When it came to putting on our own case, we tried mightily to be the most efficient lawyers in the courtroom. Five witnesses testified in our defense case for a total elapsed time of perhaps three hours. Remember, this was a seven-week trial. We could never come close to the amount of evidence, testimonial and documentary, adduced by the government. So we had to make our three hours count. We also cited a handful of documents – but one in particular carried our most important theme. What we lacked in quantity, we gained in impact.
And our client did not testify. He didn’t need to. We didn’t make that decision until we absolutely had to, but I had in mind throughout our decision-making process a piece of sage advice from my partner Abbe Lowell, one of the most successful criminal defense lawyers in the country: When the client testifies, the defense case becomes all about him. When the client doesn’t testify, the defense case becomes all about the lawyer.

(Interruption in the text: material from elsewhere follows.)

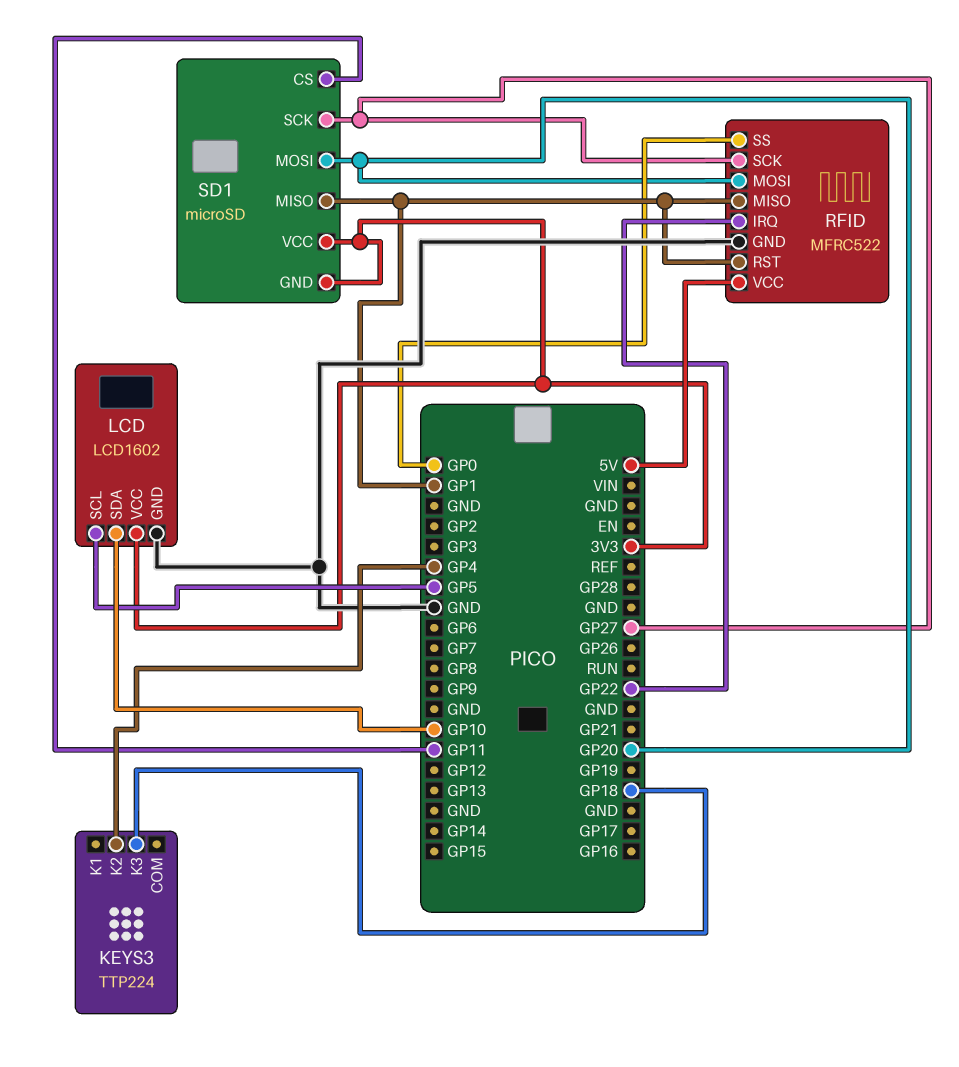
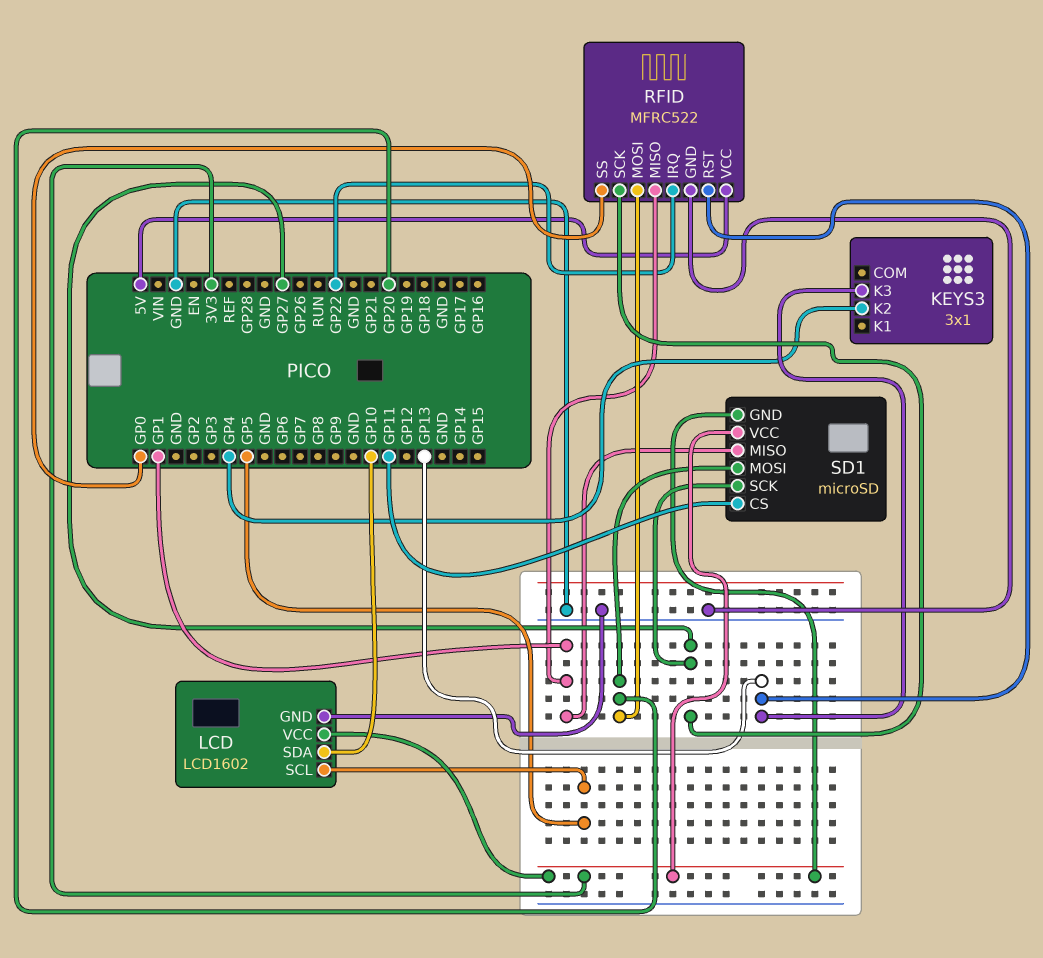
KEYS3: TTP224 -> 3x1
KEYS3 pin K3: GP18 -> GP13
RFID pin RST: GP1 -> GP13

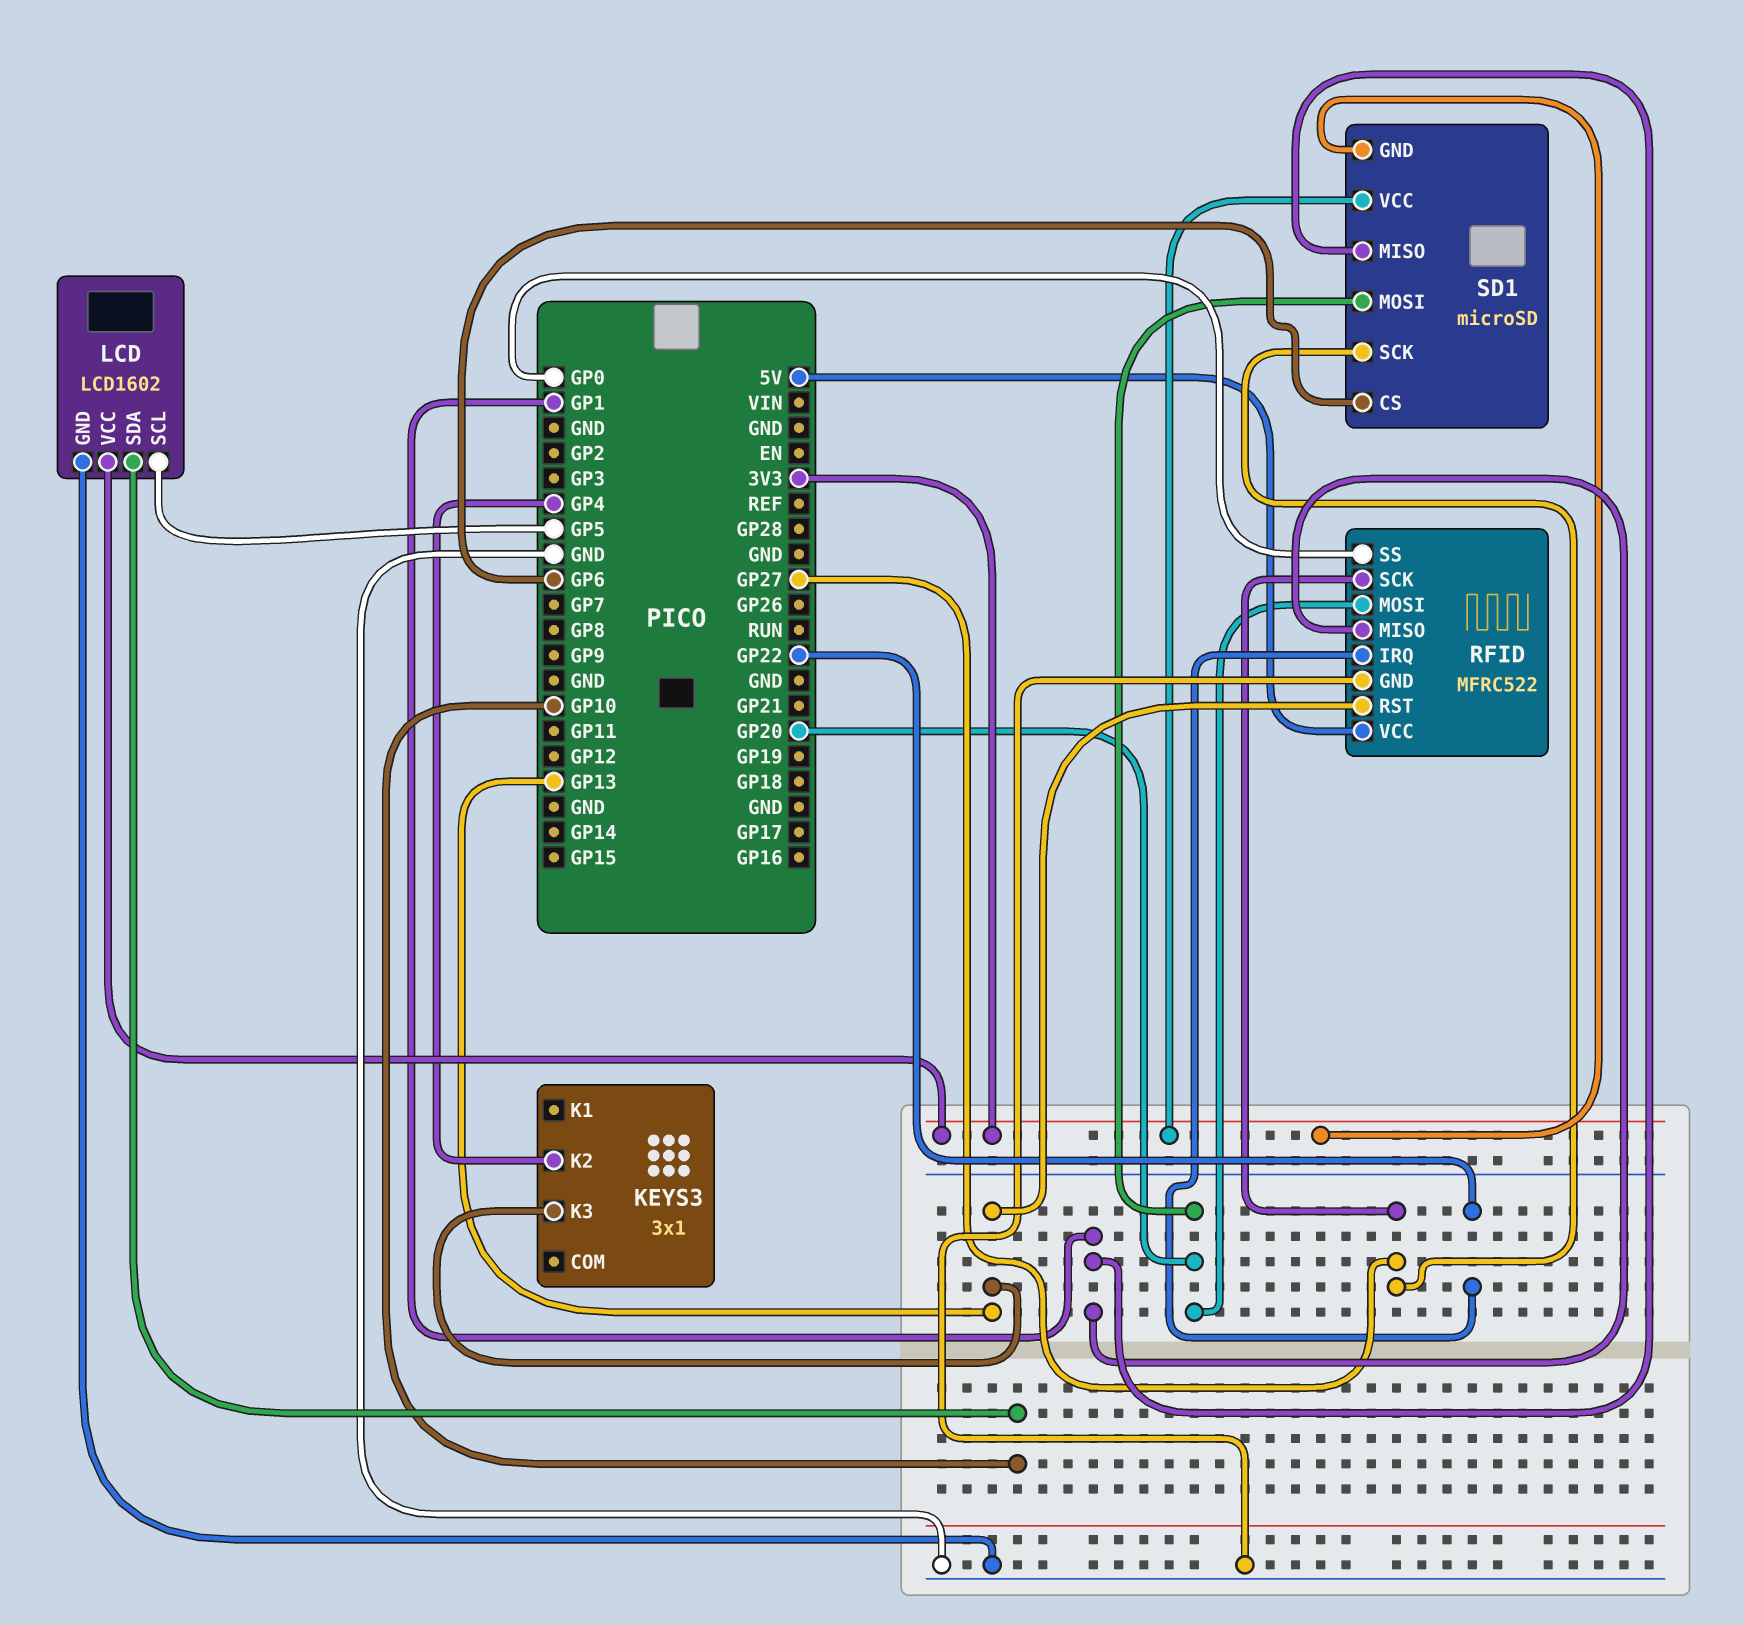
SD1 pin CS: GP11 -> GP6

What that translated to for me was that our whole team needed to shoulder the burden of carrying the credibility of Dr. Nick. We would be the truth-tellers, as I often said to my trial partner Scott Thomas (the most disciplined lawyer on the team, for which I and Dr. Nick will be forever grateful) or our crackerjack associate Grant Schmidt. Let other lawyers, including the government, overreach, misstate or create distractions. And they certainly did. We will always be seen as telling the absolute truth. Always, that means speaking with precision. Sometimes, that means saying nothing at all.
Lesson four: Being disciplined is not a synonym for being boring.
A good friend, a lawyer for a defendant who testified against us, urged me over and over that, for my closing argument, I needed to “bring it.” I still have a series of two-word texts from him that say simply “Bring it.”
I certainly tried to. Like any good closing argument, mine had its share of color and emotional appeal – even a quote from the Bible. At the end of the day, though, what I “brought” during my closing delivered in the early days of spring were the same facts and arguments we had outlined for the jury in our opening statement seven weeks earlier in the dead of winter. The importance of that consistency cannot be overestimated.
We had no clever punchline such as, “If the documents don’t talk, the doctor walks.” But we remained disciplined enough to chase our single rabbit, one that led to a career-saving result for our client.
After the verdict, Dr. Nick gave me a hug and said, “Thank you for giving me my life back.” Perhaps that is the last and most important lesson: Never forget what is at stake.
Tom Melsheimer is Managing Partner of Winston & Strawn in Dallas and is co-author of “On the Jury Trial: Principles and Practices for Effective Advocacy.”